Me despierta un frenazo brusco y no sé dónde estoy.

– ¿Hemos llegado? -pregunto al de al lado, como si él supiera adonde me dirijo.

– La siguiente parada es la última -me indica, y suspiro con alivio.

No sé dónde está exactamente la Villa Olímpica, así que tomo un taxi para ahorrarme la búsqueda.

– ¿Adónde? -farfulla el conductor cuando me siento a su lado.

– A la Villa Olímpica.

Frena tan bruscamente como había arrancado y me abre la puerta.

– Ni hablar -dice-. Acabo de volver de allí. Casi me dejo el chasis en los baches y los escombros. Búscate a otro. Yo ya he pasado por el aro.

Es el tercer taxi el que me deja, finalmente, en los límites de la Villa Olímpica con el mundo exterior. De cerca, presenta un aspecto menos maquillado que en los folletos del Organismo de Viviendas Sociales que animan a participar en el sorteo de uno de los pisos que albergarán a diez mil atenienses cuando terminen los Juegos Olímpicos. Cuando Adrianí hojeó el folleto sus ojos relampaguearon, pero le corté las alas enseguida. En primer lugar, porque yo no resistiría la pesadilla cotidiana de conducir desde Tracios y Macedonios hasta Ambelókipi y viceversa y, en segundo lugar, porque la administración griega está en deuda con más de diez mil pardillos que han picado, y nosotros nos quedaríamos con las ganas. Visto el panorama de cerca, tengo que dar la razón al taxista. Más de la mitad de las viviendas se encuentran en estado embrionario, y las calles brillan por su ausencia. Es el imperio de los baches, los cascotes y las excavaciones.

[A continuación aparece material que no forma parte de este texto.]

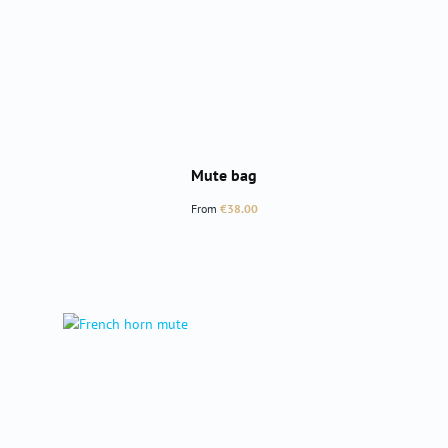
Mute bag
Regular price:
From
€38.00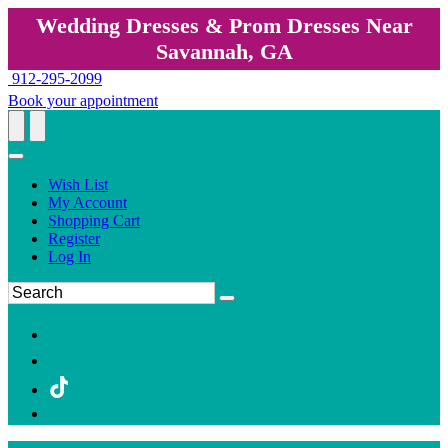
Wedding Dresses & Prom Dresses Near
Savannah, GA
912-295-2099
Book your appointment
Wish List
My Account
Shopping Cart
Register
Log In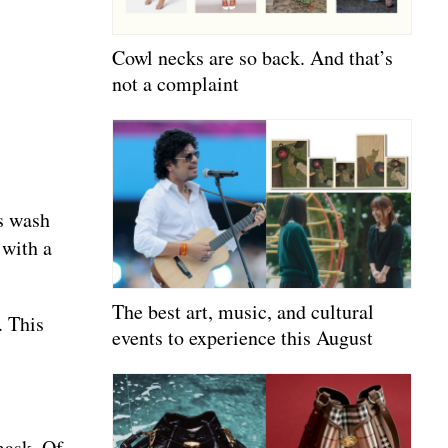
Cowl necks are so back. And that’s
not a complaint
is wash
 with a
The best art, music, and cultural
. This
events to experience this August
 mask. Of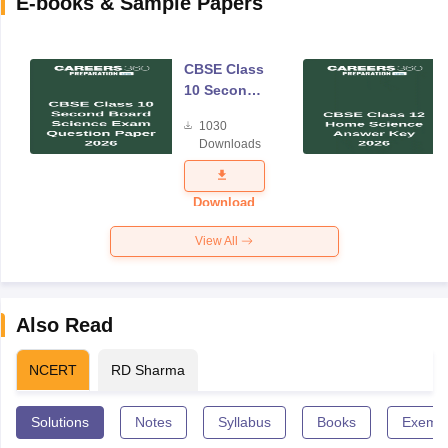
E-books & Sample Papers
CBSE Class
10 Second
Board
1030
Science
Downloads
Exam
Question
Paper 2026
Download
View All
Also Read
NCERT
RD Sharma
Solutions
Notes
Syllabus
Books
Exempl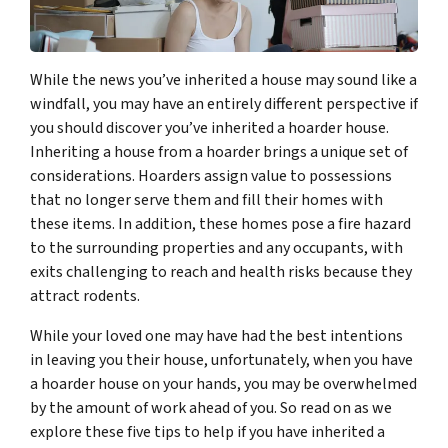
While the news you’ve inherited a house may sound like a
windfall, you may have an entirely different perspective if
you should discover you’ve inherited a hoarder house.
Inheriting a house from a hoarder brings a unique set of
considerations. Hoarders assign value to possessions
that no longer serve them and fill their homes with
these items. In addition, these homes pose a fire hazard
to the surrounding properties and any occupants, with
exits challenging to reach and health risks because they
attract rodents.
While your loved one may have had the best intentions
in leaving you their house, unfortunately, when you have
a hoarder house on your hands, you may be overwhelmed
by the amount of work ahead of you. So read on as we
explore these five tips to help if you have inherited a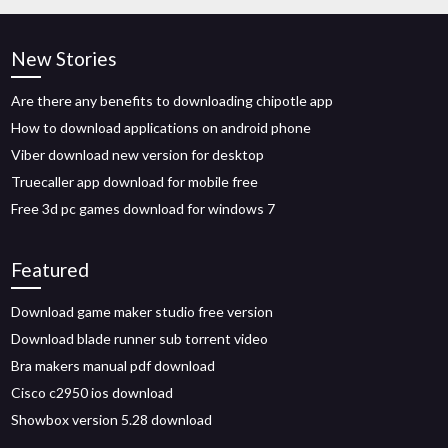
New Stories
Are there any benefits to downloading chipotle app
How to download applications on android phone
Viber download new version for desktop
Truecaller app download for mobile free
Free 3d pc games download for windows 7
Featured
Download game maker studio free version
Download blade runner sub torrent video
Bra makers manual pdf download
Cisco c2950 ios download
Showbox version 5.28 download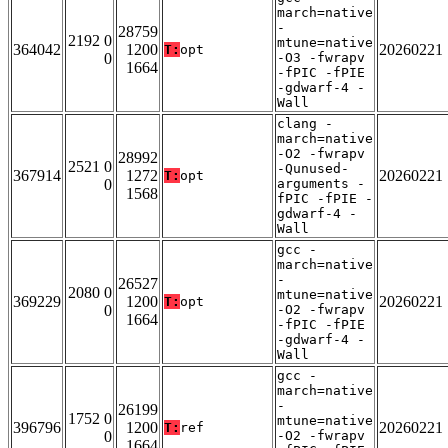
march=native
-
28759
2192 0
mtune=native
364042
1200
20260221
T:
opt
0
-O3 -fwrapv
1664
-fPIC -fPIE
-gdwarf-4 -
Wall
clang -
march=native
-O2 -fwrapv
28992
2521 0
-Qunused-
367914
1272
20260221
T:
opt
0
arguments -
1568
fPIC -fPIE -
gdwarf-4 -
Wall
gcc -
march=native
-
26527
2080 0
mtune=native
369229
1200
20260221
T:
opt
0
-O2 -fwrapv
1664
-fPIC -fPIE
-gdwarf-4 -
Wall
gcc -
march=native
-
26199
1752 0
mtune=native
396796
1200
20260221
T:
ref
0
-O2 -fwrapv
1664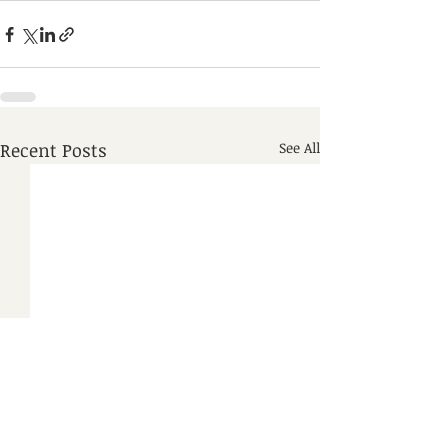
Recent Posts
See All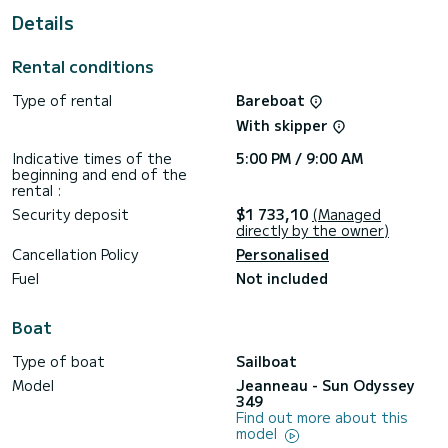
Details
For your comfort, NN#2 has 1 toilet with a shower
This boat is equipped with a Furling mainsail and a Furling
Rental conditions
genoa. It has the following equipment: Auto-pilot, Bow
thruster, Speakers, Deck shower, Swim platform.
Type of rental
Bareboat
Booking requests and quotes are handled directly by
With skipper
Indicative times of the
5:00 PM / 9:00 AM
beginning and end of the
rental :
Security deposit
$1 733,10
(Managed
directly by the owner)
Cancellation Policy
Personalised
Fuel
Not included
Boat
Type of boat
Sailboat
Model
Jeanneau - Sun Odyssey
349
Find out more about this
model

Pregunto a un camionero por las oficinas de la constructora Erige S.A. Señala unas casas tricolor a unos cien metros de distancia, con los cantos pintados de ocre, las paredes, de rosa y los balcones, de añil.

Las oficinas de la obra están en una caravana, detrás de los edificios. Entro sin llamar y me topo con dos hombres, un joven que debe rondar los treinta, sentado tras uno de los dos escritorios, y otro, de unos cuarenta y cinco, de pie; ambos discuten acaloradamente. Reparan en mi presencia pero no me hacen el menor caso. Seguramente me confunden con algún proveedor que viene a venderles ladrillos o cemento armado, y me dejan esperando.

– No me cargarás con el muerto a mí -espeta el cuarentón al joven-. No soy yo quien elige a los obreros, sino vosotros. Yo empleo a los que me mandáis.

– ¿No puedes dedicarte un par de días a la zona tres? -pregunta el otro en tono conciliador.